Per the World Economic Forum’s Global Risks Report 2024, the top four risks in the next 10 years will be related to the environment and climate change. Climate-related disruptions to direct operations and value chains are expected to occur more and more frequently, impacting business continuity. Extreme heat will lead to health and safety impacts and lowered productivity — especially in industries where the workforce operates outdoors, such as agriculture and construction. Wildfires have devastating impacts on businesses and individuals directly within the line of fire, as well as indirect impacts on industries including tourism and outdoor recreation. And a McKinsey analysis found that the likelihood of hurricanes like Helene that cause significant enough damage to disrupt semiconductor supply chains may grow two to four times by 2040.

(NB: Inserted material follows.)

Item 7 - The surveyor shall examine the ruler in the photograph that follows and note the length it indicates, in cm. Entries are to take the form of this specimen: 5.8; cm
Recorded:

Regulators are already starting to require that these risks — which are increasingly material — be disclosed and managed. The EU has put forth the Corporate Sustainability Reporting Directive (CSRD); Canada has issued the Guideline for Climate Risk Management (B-15) for federally regulated financial institutions; France has introduced a law that will impose jail terms on the directors of companies that fail to comply with CSRD; and California passed both the Climate Corporate Data Accountability Act (SB 253) and Climate-Related Financial Risk Act (SB 261), amended and signed into law at the end of September as Senate Bill 219 — which will require assurance of Scope 1, 2 and 3 greenhouse gas emissions and disclosure of climate risks.

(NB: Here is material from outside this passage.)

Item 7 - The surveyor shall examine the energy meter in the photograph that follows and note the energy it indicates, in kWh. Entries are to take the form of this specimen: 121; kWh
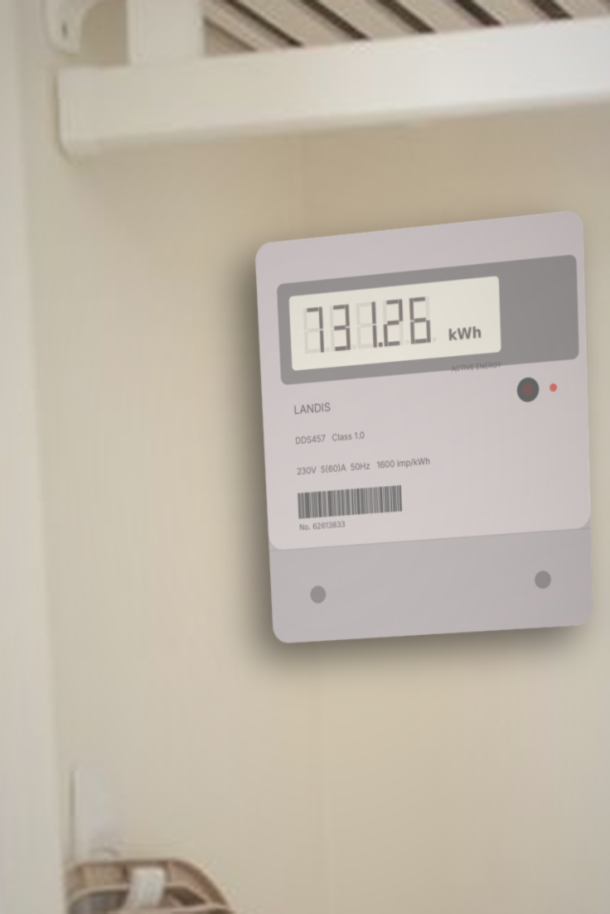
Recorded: 731.26; kWh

Companies will need to prepare for these climate-related risks and regulations in the same way they learned to manage cyber security and data privacy risks with the advent of the Internet. They also need to have climate-adaptation and -mitigation strategies in place as part of enterprise risk management and have climate exposure reflected in their balance sheets.

For corporations, managing climate exposure can take the form of measuring and reducing emissions, building supply chain resiliency, relocating physical assets to lower-risk geographies, and rethinking insurance coverage. Most boards, however, are ill prepared to adequately manage these risks. A 2021 survey by INSEAD and Heidrick & Struggles, Changing the Climate in the Boardroom, found that nearly half of respondents (46 percent) said their Board has insufficient or no knowledge of climate change’s implications for financial performance. Companies will need to augment climate risk expertise among their Board members and revisit their strategy and decision-making in the context of climate considerations to prepare business for the future.

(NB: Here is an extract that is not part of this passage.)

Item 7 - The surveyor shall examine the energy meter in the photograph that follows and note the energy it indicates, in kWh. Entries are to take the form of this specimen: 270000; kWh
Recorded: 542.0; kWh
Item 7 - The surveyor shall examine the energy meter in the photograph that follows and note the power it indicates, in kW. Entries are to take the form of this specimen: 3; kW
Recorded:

The 2024 hurricane season has been a stark reminder that no one is immune to the effects of climate change. Companies in its path have felt that acutely in the past few weeks — Sibelco and The Quartz Corp, two key players in the mining of high-purity quartz critical to semiconductor manufacturing, have seen their operations entirely shut down in its wake. This disruption could cause ripple effects throughout the tech industry, exactly as McKinsey predicted.

Ignoring these warnings is no longer an option; the resilience and sustainability of business depends on a company’s ability to address and manage its climate exposure.